A South Korean court has jailed two doctors for murdering a baby they delivered at 36 weeks of pregnancy and left to die in a freezer.

South Korea has decriminalised abortion but political deadlock has prevented successive governments from passing new laws to regulate the practice.

The baby's mother sparked public outrage in 2024 when she posted a YouTube video claiming she had undergone an abortion at 36 weeks, a stage when the majority of babies can survive outside the womb.

The clip was soon deleted but screenshots continued to circulate online, prompting a police investigation into Kwon and the doctors involved in the surgery.

A spokesman for the Seoul Central District Court said that two doctors had been found guilty of murdering the infant.

The head of the hospital where the surgery took place was sentenced to six years in prison and ordered to pay 1.15 billion won ($780,000) in restitution, while the doctor who performed the surgery received four years, the spokesman said.

The baby's mother, who is in her late 20s, was found guilty of being an accomplice to murder and given a three-year suspended jail term.

The court explained her comparatively light sentence by saying it had taken into account the social and economic difficulties women often experience during pregnancy, the Yonhap news agency reported.

Earlier, the court heard how the two doctors had arranged to deliver the baby by Caesarean section before placing it in a freezer to end its life.

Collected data
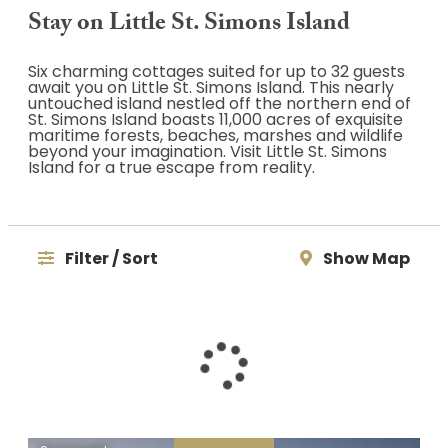
Stay on Little St. Simons Island
Six charming cottages suited for up to 32 guests
await you on Little St. Simons Island. This nearly
untouched island nestled off the northern end of
St. Simons Island boasts 11,000 acres of exquisite
maritime forests, beaches, marshes and wildlife
beyond your imagination. Visit Little St. Simons
Island for a true escape from reality.
Filter / Sort
Show Map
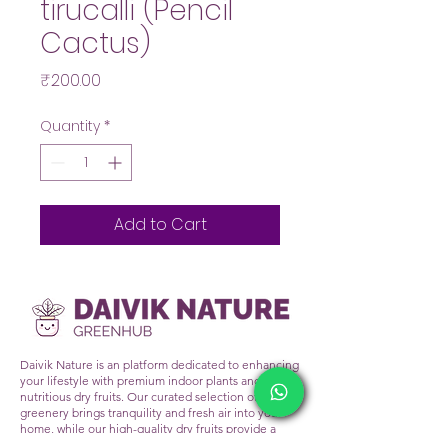
tirucalli (Pencil
Cactus)
Price
₹200.00
Quantity
*
Add to Cart
Daivik Nature is an platform dedicated to enhancing
your lifestyle with premium indoor plants and
nutritious dry fruits. Our curated selection of lush
greenery brings tranquility and fresh air into your
home, while our high-quality dry fruits provide a
healthy snacking alternative. At Daivik Nature, we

Assignment 1:
In the report on the South Korean court case, what prison sentence did the head of the hospital receive?
Assignment 2:
Write what comes next in the report on the South Korean court case, starting after its last sentence.

Output 1:
Six years in prison.

Output 2:
"The victim died in a cold storage room without ever seeing the light of day or taking a single breath outside," the court said in its verdict, according to Yonhap.

"It is difficult to fathom the pain and fear the victim must have faced," the verdict said.

Neither of the doctors have been publicly named. The woman has said she only discovered she was pregnant very late in the process.

Until 2019, South Korea was one of a handful of industrialised nations that broadly criminalised abortion, except in cases of rape, incest or when the mother's health was in jeopardy.

But seven years ago the Constitutional Court ordered the decades-old ban lifted, ruling that the 1953 statute "goes against the constitution".

It recommended that abortions be allowed up to 22 weeks of pregnancy and ordered the law to be revised by the end of 2020.

But due to parliamentary gridlock, the changes have yet to be legislated, leaving a legal vacuum in place.